Network/Storage Vendors Line Up Behind Server '08

Arthur Cole

One of the biggest questions leading up to the launch of Windows Server 2008 was whether it would get enough networking support from third-party vendors. After all, even if it turns out to be the greatest platform ever created, it won't be much help if it can't communicate with the rest of the enterprise, particularly storage.

 

But those fears were laid to rest this week as a host of storage and networking vendors came out in full support of the new system on their latest, cutting-edge product lines.

 

Emulex, for one, is throwing the weight of its LightPulse Fibre Channel HBA at both Windows and SQL Server 2008 environments. Windows users will be able to extend the Hyper-V potion of the system to virtualize SAN connections, giving each VM independent access to storage. Emulex will also support the Message-Signaled Interrupts (MSI) and MSI-Extended (MSI-X) standards to provide individual HBAs with their own set of interrupts, said to improve application performance and CPU efficiency some 30 percent.

 

QLogic is also stepping up to the plate, offering a set of its Fibre Channel HBAs that are optimized to take advantage of hardware-assist technology within Hyper-V.

 

Additional SAN management will be available from developers like Sanbolic, which is tossing its Melio and LaScala 2008 systems into the Windows ring.
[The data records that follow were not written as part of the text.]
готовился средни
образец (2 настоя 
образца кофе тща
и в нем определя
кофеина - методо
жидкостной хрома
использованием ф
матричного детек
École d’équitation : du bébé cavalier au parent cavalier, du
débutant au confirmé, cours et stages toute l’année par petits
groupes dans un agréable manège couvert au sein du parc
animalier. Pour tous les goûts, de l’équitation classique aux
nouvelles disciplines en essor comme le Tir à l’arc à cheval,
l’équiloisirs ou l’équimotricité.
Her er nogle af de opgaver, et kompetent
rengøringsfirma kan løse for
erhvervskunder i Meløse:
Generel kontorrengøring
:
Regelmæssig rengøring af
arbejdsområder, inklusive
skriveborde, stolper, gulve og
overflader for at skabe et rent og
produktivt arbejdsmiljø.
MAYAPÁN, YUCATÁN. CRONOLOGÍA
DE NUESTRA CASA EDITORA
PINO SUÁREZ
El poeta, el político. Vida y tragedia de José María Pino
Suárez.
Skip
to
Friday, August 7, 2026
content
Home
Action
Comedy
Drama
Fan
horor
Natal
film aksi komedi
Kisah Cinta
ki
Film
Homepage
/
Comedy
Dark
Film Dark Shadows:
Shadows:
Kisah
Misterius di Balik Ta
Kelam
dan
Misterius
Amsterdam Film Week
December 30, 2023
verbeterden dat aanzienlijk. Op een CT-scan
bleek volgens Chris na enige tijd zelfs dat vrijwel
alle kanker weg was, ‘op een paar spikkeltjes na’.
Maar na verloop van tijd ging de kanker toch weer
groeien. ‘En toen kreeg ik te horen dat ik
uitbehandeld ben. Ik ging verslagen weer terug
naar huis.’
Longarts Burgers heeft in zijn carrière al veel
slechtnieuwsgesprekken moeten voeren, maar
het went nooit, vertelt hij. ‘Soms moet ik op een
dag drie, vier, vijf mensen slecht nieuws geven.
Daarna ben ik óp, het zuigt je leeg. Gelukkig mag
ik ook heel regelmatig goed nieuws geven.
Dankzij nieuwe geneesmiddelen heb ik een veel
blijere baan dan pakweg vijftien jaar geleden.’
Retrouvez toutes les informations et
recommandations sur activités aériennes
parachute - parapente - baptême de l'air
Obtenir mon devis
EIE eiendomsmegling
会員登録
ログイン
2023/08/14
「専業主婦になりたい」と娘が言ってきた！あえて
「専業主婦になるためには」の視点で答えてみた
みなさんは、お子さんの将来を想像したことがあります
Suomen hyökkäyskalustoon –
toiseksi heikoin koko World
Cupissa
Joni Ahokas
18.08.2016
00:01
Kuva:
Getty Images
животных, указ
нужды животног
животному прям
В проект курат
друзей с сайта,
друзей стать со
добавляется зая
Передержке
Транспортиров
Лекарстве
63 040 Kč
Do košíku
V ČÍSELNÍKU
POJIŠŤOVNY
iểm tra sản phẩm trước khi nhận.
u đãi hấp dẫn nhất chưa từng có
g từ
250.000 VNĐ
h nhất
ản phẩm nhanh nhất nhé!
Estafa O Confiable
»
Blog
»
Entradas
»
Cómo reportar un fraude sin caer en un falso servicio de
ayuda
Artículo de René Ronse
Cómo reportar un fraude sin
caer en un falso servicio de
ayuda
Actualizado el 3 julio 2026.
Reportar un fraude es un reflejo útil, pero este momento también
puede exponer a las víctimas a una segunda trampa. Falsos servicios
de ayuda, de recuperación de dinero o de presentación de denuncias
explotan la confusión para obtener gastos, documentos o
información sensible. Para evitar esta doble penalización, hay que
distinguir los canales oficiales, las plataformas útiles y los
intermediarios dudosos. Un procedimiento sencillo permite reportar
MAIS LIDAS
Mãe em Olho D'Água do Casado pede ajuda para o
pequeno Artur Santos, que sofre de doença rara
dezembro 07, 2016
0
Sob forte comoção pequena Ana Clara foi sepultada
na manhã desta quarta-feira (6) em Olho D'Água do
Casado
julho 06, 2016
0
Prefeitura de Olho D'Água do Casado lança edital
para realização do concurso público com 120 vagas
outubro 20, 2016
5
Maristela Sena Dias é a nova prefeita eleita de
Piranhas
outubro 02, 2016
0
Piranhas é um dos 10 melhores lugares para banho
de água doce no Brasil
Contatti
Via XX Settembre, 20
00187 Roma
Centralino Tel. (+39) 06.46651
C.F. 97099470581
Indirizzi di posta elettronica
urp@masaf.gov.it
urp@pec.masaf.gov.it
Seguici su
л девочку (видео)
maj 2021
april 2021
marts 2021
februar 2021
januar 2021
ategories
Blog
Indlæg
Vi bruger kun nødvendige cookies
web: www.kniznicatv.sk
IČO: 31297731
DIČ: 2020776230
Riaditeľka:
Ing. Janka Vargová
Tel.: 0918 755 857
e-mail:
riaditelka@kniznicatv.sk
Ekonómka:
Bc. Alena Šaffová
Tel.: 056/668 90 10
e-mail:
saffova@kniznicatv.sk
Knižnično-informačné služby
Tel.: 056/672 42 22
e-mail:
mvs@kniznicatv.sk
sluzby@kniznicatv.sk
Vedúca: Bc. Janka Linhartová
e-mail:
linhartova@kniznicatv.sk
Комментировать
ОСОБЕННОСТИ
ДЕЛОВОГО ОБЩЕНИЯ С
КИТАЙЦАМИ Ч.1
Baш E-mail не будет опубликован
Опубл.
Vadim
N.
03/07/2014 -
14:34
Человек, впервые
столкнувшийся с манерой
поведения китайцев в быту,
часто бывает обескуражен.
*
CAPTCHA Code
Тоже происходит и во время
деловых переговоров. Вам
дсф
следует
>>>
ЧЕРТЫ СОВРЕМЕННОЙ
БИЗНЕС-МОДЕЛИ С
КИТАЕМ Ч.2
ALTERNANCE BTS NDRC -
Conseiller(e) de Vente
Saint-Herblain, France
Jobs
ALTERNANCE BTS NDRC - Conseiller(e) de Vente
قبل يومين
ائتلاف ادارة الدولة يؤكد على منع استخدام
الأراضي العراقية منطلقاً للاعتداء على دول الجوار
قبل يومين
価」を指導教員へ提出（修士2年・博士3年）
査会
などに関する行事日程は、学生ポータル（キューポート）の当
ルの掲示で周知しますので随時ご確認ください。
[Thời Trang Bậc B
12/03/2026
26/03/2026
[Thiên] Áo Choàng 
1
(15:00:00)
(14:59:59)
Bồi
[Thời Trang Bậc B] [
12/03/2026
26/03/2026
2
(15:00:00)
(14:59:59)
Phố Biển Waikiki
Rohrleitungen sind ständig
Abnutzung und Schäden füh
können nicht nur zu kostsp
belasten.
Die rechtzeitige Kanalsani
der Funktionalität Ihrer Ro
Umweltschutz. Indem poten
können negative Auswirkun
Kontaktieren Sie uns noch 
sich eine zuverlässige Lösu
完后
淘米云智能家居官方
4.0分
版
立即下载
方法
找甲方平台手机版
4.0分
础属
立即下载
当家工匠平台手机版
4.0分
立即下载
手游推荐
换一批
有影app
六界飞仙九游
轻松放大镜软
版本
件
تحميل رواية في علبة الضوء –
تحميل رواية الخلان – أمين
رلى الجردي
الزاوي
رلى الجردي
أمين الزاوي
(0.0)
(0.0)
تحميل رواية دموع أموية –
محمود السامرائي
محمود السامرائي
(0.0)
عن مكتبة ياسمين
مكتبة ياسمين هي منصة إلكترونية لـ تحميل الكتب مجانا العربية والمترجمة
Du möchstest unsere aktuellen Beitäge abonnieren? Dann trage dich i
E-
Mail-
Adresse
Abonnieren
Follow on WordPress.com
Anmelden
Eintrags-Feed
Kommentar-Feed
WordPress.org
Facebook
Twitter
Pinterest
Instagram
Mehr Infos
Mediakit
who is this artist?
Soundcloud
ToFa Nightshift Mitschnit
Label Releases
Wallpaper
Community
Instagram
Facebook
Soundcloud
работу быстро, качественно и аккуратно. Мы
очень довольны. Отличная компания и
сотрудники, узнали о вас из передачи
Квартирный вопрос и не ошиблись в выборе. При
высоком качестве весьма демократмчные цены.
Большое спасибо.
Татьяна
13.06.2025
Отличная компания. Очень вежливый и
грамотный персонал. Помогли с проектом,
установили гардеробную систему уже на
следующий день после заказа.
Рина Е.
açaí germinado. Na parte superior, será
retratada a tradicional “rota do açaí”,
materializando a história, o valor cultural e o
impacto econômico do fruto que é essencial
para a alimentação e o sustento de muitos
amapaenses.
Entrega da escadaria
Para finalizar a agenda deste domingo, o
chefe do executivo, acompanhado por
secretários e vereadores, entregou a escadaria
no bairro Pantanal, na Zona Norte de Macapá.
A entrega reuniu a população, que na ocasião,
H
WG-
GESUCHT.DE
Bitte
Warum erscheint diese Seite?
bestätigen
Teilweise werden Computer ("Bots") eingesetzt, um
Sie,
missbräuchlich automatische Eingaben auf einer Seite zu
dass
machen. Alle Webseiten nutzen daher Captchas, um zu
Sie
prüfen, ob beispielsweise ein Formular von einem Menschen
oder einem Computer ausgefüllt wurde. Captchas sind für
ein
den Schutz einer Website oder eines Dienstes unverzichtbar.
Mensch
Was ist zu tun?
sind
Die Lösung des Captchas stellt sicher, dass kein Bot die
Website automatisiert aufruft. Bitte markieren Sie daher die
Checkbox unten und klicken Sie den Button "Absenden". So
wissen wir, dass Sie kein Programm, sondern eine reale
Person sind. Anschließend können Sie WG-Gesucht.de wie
With the two suites, users will see simplified management of virtual machines by storing them on a common LUN and allowing shared access to data across multiple servers.


 

NetApp is on board as well, vowing broad Windows and SQL integration across its storage and data management systems. The mix includes NetApp's storage and migration solutions, application test and development, business continuity, consolidation and backup and recovery systems.

 

Enterprise environments have become so organic that no one, not even the mighty Microsoft, can exist in a vacuum. At least with formal integration agreements, there's less chance of that all-too-familiar finger-pointing if systems don't work as promised.